**Text shown:**
Skip to content

EKostinoudis/Carla_Autonomous_Driving

Repository files navigation

Carla Autonomous Driving

Paper

The repository contains the code for the paper:

Optimizing Pretrained Transformers for Autonomous Driving by Vasileios Kochliaridis, Evangelos Kostinoudis, Ioannis Vlahavas

Description

This repository contains code to train a agent in the Carla simulator. Specifically, we use both Imitation Learning (IL) and Reinforcement Learning (RL) techniques to train an agent. The objective it to use IL to train a basic agent and the RL to fine tune it in order to achieve better performance.

Model Architectures

This repository supports only the CIL++ architecture for the agent (with many variations). To use this model, you must download it from the link (_results.tar.gz) that is provided in the GitHub repo. After that you must extract the data in the models/CILv2_multiview/_results folder. You can use the commands:

mkdir -p models/CILv2_multiview/_results
tar -zxvf _results.tar.gz -C models/CILv2_multiview/_results

Using other model

If you want to use the environment to train your model, take a look at CILv2_env which is the environment for the CIL++ architecture.

We recommend to use a wrapper class (like in the CILv2_sub_env) to run the environment in a separate process to avoid ending the training when the Carla server crashes. To do this just copy this file and change the environment class.

You also need to modify the training scripts in order to use your model.

Training

As we previously mentioned, there are two training faces:

  1. Imitation Learning
  2. Reinforcement Leaning

In both cases you must install the requirements that we provide. In order to do this, we recommend to create first a Python 3.10 virtual environment (with the program of chaise). Then use pip install the requirements with the command:

pip install -r requirements.txt

Imitation Learning

There are two options for the IL training. These options are:

  1. policy_head_training.py which uses the DataParallel to train the model.
  2. policy_head_training_accelerate.py which uses the Accelerate library to train the model. These library uses Distributed Data Parallel in the background. This is the recommended option!

**Assigned task 1:**
Reproduce the passage from the Carla Autonomous Driving page, starting with "Optimizing Pretrained Transformers" and going on through "achieve better performance.".
**Assigned task 2:**
According to the Carla Autonomous Driving page, which script is the recommended option for Imitation Learning training?

**Data for analysis:**
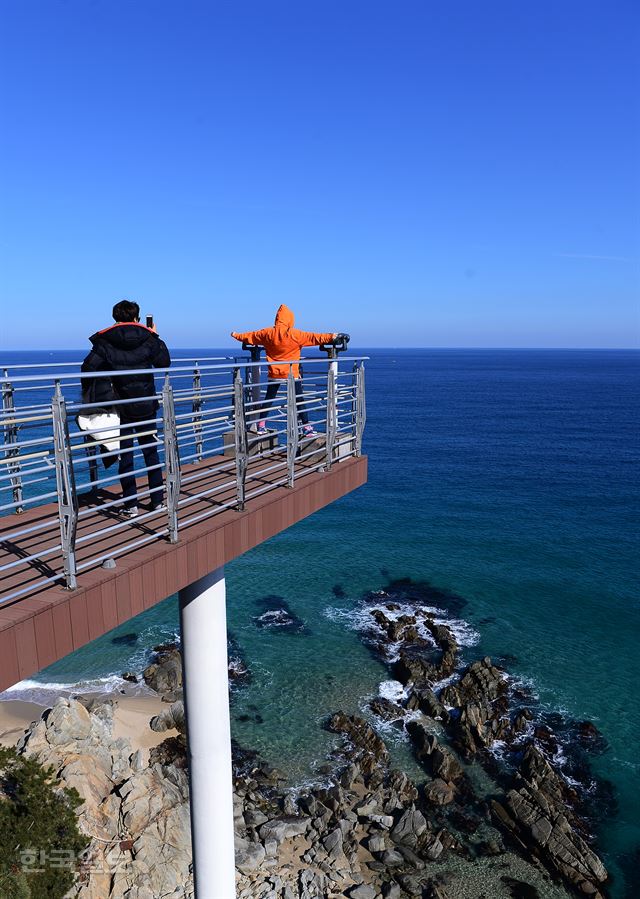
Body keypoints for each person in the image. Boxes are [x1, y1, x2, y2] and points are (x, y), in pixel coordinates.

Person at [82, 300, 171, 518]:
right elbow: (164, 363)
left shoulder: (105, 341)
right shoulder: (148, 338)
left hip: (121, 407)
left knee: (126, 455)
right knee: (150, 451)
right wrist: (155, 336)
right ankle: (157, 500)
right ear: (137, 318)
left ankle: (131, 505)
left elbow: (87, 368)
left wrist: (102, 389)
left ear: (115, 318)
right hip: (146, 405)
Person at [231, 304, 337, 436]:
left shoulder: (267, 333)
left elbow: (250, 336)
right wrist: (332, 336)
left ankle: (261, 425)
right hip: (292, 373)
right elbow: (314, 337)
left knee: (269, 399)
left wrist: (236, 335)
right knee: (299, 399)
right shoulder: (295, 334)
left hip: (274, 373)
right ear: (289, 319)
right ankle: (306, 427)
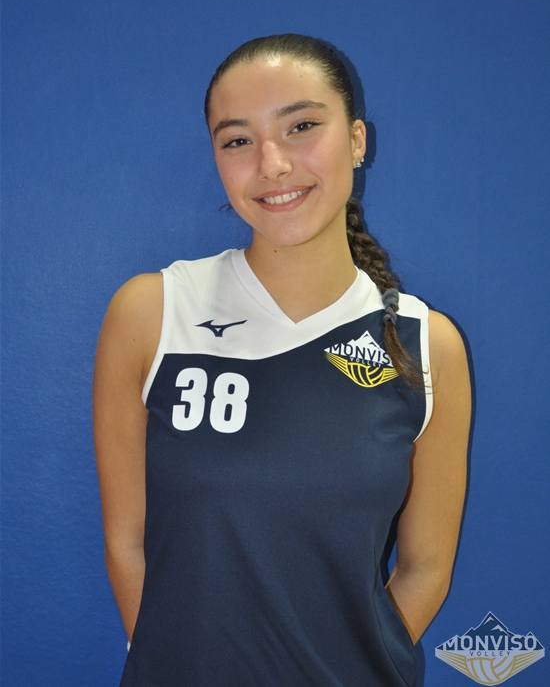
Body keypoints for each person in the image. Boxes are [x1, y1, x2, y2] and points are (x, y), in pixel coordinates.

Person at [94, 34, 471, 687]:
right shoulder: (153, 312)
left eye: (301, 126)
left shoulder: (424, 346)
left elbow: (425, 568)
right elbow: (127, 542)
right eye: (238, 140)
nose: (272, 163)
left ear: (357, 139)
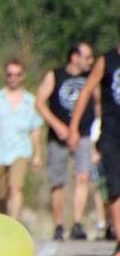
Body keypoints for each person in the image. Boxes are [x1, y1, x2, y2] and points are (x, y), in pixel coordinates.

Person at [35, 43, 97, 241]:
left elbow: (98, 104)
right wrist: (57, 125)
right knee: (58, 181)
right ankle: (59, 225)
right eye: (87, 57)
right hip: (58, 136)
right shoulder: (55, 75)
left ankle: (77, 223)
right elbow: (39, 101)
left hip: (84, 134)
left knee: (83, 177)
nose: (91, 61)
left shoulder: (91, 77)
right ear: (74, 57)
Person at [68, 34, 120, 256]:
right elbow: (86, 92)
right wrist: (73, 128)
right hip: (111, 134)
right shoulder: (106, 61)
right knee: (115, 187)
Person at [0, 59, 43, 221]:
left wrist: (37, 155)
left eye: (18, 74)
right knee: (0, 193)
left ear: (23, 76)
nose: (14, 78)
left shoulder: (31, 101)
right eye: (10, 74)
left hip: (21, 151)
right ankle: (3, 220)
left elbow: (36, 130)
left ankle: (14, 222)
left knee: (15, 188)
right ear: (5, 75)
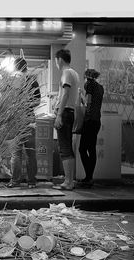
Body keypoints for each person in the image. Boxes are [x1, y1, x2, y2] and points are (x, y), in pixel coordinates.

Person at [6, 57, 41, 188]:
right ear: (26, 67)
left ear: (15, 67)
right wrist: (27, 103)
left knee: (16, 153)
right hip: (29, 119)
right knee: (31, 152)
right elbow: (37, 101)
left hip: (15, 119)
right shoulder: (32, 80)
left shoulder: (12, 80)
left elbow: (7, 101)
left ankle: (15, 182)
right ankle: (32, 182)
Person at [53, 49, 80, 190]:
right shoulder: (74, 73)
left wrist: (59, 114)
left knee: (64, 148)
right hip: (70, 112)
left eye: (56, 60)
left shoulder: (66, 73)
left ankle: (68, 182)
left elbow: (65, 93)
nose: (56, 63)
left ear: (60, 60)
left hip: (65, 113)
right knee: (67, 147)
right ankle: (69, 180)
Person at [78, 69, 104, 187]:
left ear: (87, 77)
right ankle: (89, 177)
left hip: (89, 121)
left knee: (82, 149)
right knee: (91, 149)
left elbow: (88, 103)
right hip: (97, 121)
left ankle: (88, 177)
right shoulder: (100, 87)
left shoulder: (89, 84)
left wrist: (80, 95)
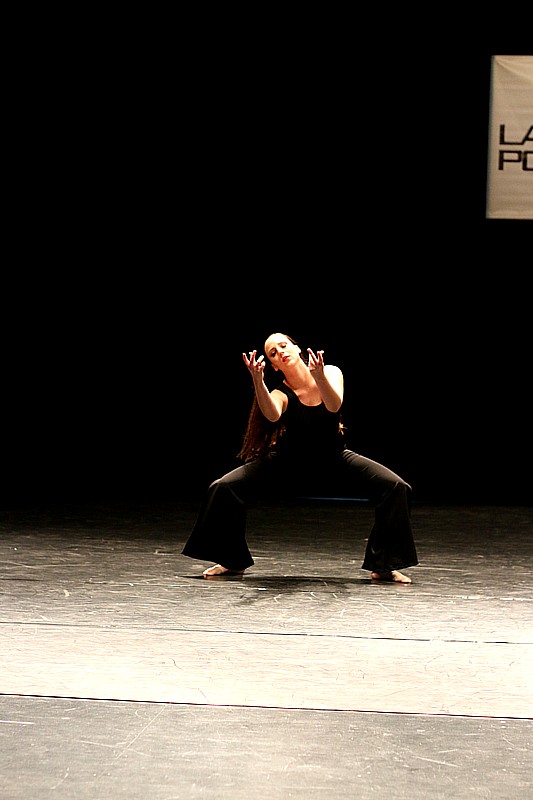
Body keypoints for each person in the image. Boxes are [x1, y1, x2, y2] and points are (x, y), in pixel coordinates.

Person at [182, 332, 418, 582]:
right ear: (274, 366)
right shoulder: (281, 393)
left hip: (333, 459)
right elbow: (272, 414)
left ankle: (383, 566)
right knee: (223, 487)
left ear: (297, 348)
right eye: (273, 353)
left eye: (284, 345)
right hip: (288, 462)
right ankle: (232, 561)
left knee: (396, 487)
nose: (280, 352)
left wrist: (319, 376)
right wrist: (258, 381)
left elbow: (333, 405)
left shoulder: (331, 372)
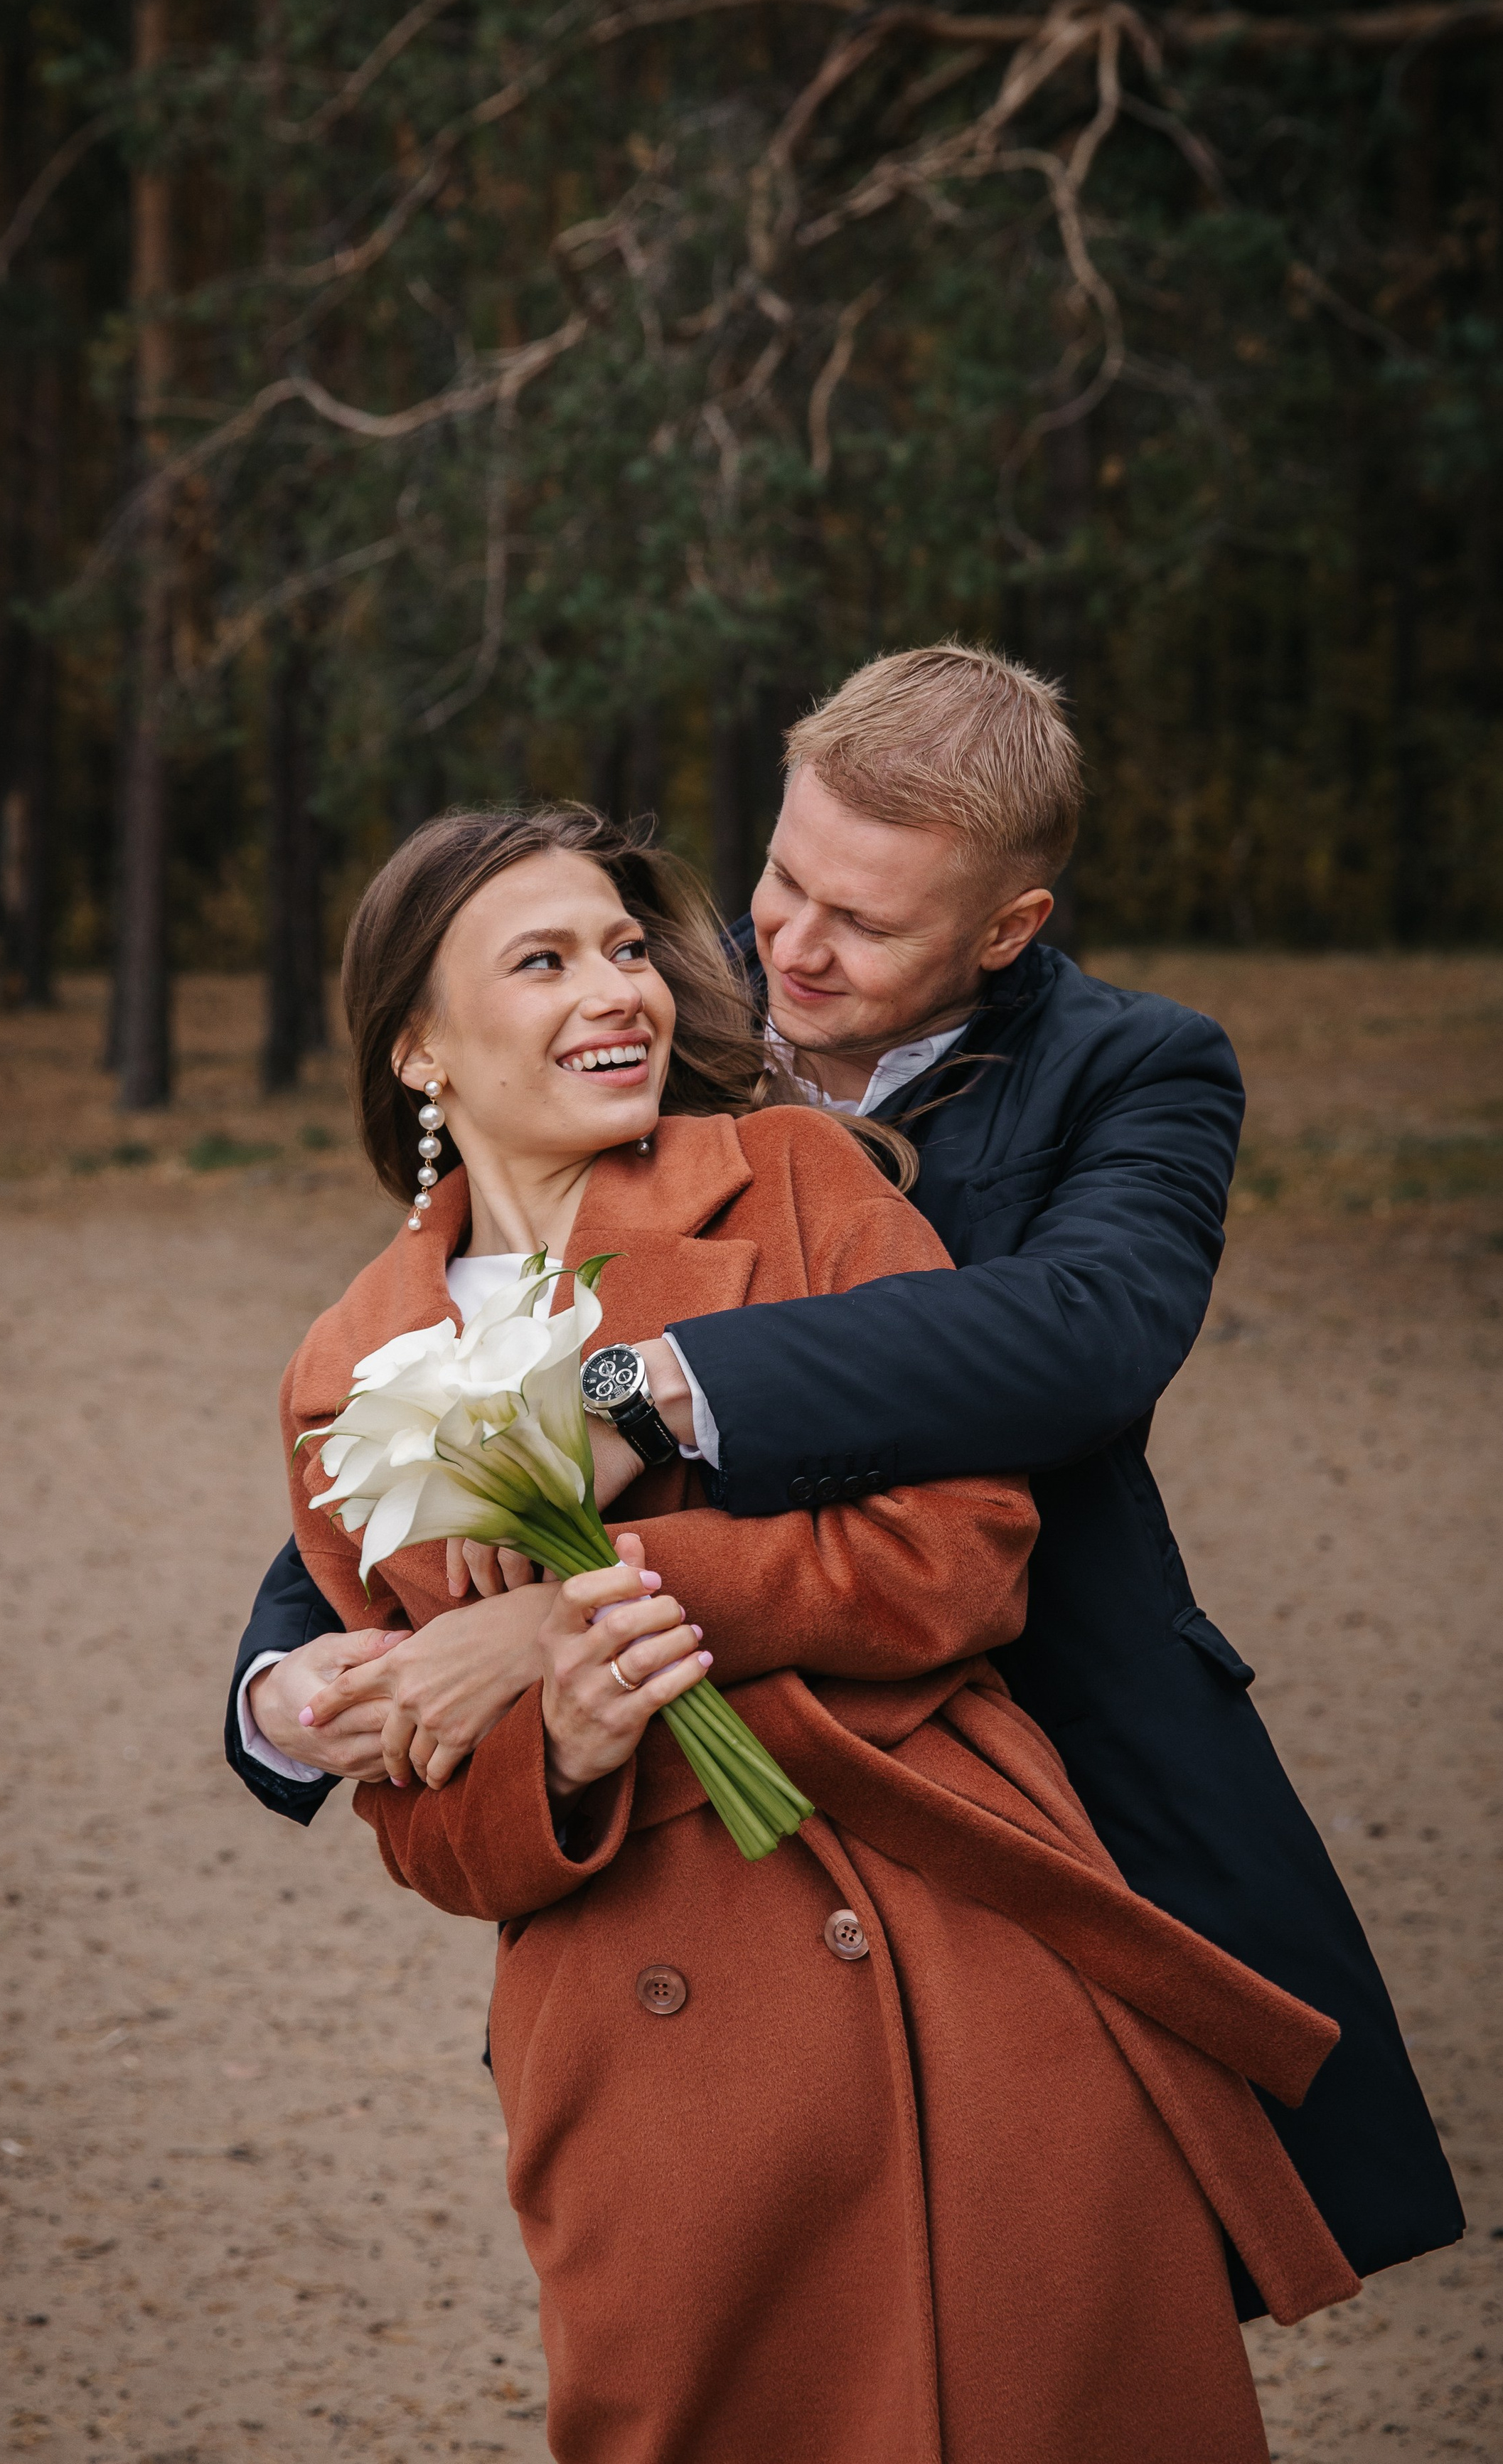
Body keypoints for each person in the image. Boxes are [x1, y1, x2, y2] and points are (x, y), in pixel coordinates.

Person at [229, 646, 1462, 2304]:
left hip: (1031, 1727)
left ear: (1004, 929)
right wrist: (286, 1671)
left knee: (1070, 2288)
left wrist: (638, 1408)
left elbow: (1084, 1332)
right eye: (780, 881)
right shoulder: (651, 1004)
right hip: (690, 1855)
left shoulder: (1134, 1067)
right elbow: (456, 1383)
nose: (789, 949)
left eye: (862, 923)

**Response box 1:**
Optimizing Pretrained Transformers for Autonomous Driving by Vasileios Kochliaridis, Evangelos Kostinoudis, Ioannis Vlahavas

Description

This repository contains code to train a agent in the Carla simulator. Specifically, we use both Imitation Learning (IL) and Reinforcement Learning (RL) techniques to train an agent. The objective it to use IL to train a basic agent and the RL to fine tune it in order to achieve better performance.

**Response box 2:**
policy_head_training_accelerate.py